Stop chrome back/forward two finger swipe
Solution 1:
Disable Chrome two fingers back/forward swipe
This worked for me:
body {
overscroll-behavior-x: none;
}
Solution 2:
Make the specific page open in a new tab/window by default (by putting target="_blank"> in hyperlink). That way there'll be no previous page to go back to.
Or prevent Horizontal Scrolling by default. To do that, you can use jquery.mousewheel to do:
$(document).on("mousewheel",function(event,delta){
// prevent horizontal scrolling
if (event.originalEvent.wheelDeltaX !== 0) {
event.preventDefault();
}
});
Solution 3:
Assuming you have a horizontal-scrolling element, adding overscroll-behavior-x: contain;
is the easiest way prevent the scroll action from spilling out into the page and causing the navigation.
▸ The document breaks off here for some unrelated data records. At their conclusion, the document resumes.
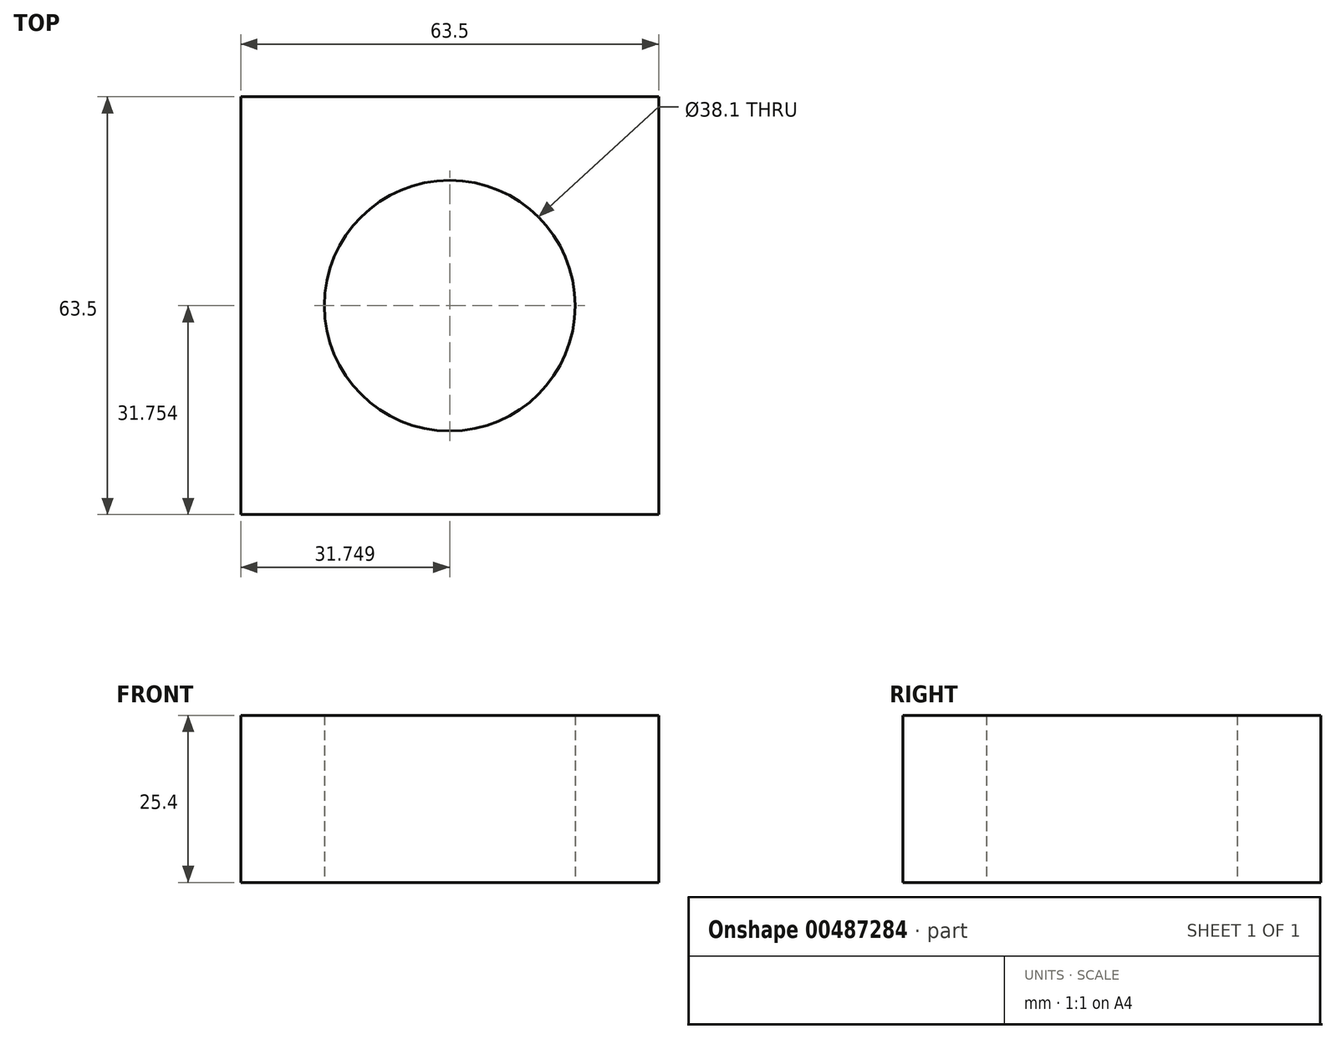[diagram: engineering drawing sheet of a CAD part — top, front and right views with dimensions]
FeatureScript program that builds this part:
annotation { "Feature Type Name" : "Feature", "Feature Type Description" : "" }
export const myFeature = defineFeature(function(context is Context, id is Id, definition is map)
    precondition{}
    {
        {
            var Q0;
            Q0=qCreatedBy(makeId("Top.planeOp"),FACE);
            var sketch = newSketch(context, id + "F0", { "sketchPlane" : qUnion([Q0])});
            skLineSegment(sketch, "E0", {"start": v(-24.7, -29.66) * mm, "end": v(38.8, -29.66) * mm});
            skLineSegment(sketch, "E1", {"start": v(38.8, -29.66) * mm, "end": v(38.8, 33.84) * mm});
            skLineSegment(sketch, "E2", {"start": v(38.8, 33.84) * mm, "end": v(-24.7, 33.84) * mm});
            skLineSegment(sketch, "E3", {"start": v(-24.7, 33.84) * mm, "end": v(-24.7, -29.66) * mm});
            skLineSegment(sketch, "E4", {"start": v(7.05, 33.84) * mm, "end": v(7.05, -29.66) * mm});
            skLineSegment(sketch, "E5", {"start": v(-24.7, 2.1) * mm, "end": v(38.8, 2.1) * mm});
            skCircle(sketch, "E6", {"center": v(7.05, 2.1) * mm, "radius": 19.05 * mm});
            skSolve(sketch);
        }
        {
            var Q0;
            Q0 = qSketchRegion(id + "F0", true);
            extrude(context, id + "F1", {"entities" : qUnion([Q0]), "depth" : 25.4 * mm});
        }
    });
https://dev.to/danburzo/css-micro-tip-prevent-history-navigation-on-horizontally-scrolling-elements-3iil
https://caniuse.com/#feat=css-overscroll-behavior
Solution 4:
Disable or replace swipe gestures for Google Chrome 61
The question that leads me here was marked "duplicate" and closed to answers. I believe this answer is better suited for the "duplicated" question, however, I feel this answer could possibly save time for someone landing on either question.
Better question: Disable navigation swipe on Chrome browser in javascript
This Google developers article helped me to allow the e.preventDefault() to work and prevent swipe gestures as of Chrome 61.
https://developers.google.com/web/updates/2017/01/scrolling-intervention
givanse's answer to the following was the code that I used to write my own swipe event handlers:
Detect a finger swipe through JavaScript on the iPhone and Android
In summary, the following two events are used to implement the swipe gestures:
handleTouchStart (e) {
...
},
handleTouchMove (e) {
...
e.preventDefault()
}
As of Chrome 56, the default behavior is to make the event listeners passive and thus disable the ability to prevent Chrome's swipe gestures. To override this behavior, event listeners can be added as follows:
document.addEventListener(
'touchstart',
this.handleTouchStart,
{passive: false}
)
document.addEventListener(
'touchmove',
this.handleTouchMove,
{passive: false}
)
By passing the {passive: false} object as the third parameter to the addEventListener method, the listener is registered as active and can stop Chrome's default behavior with the e.preventDefault() event method.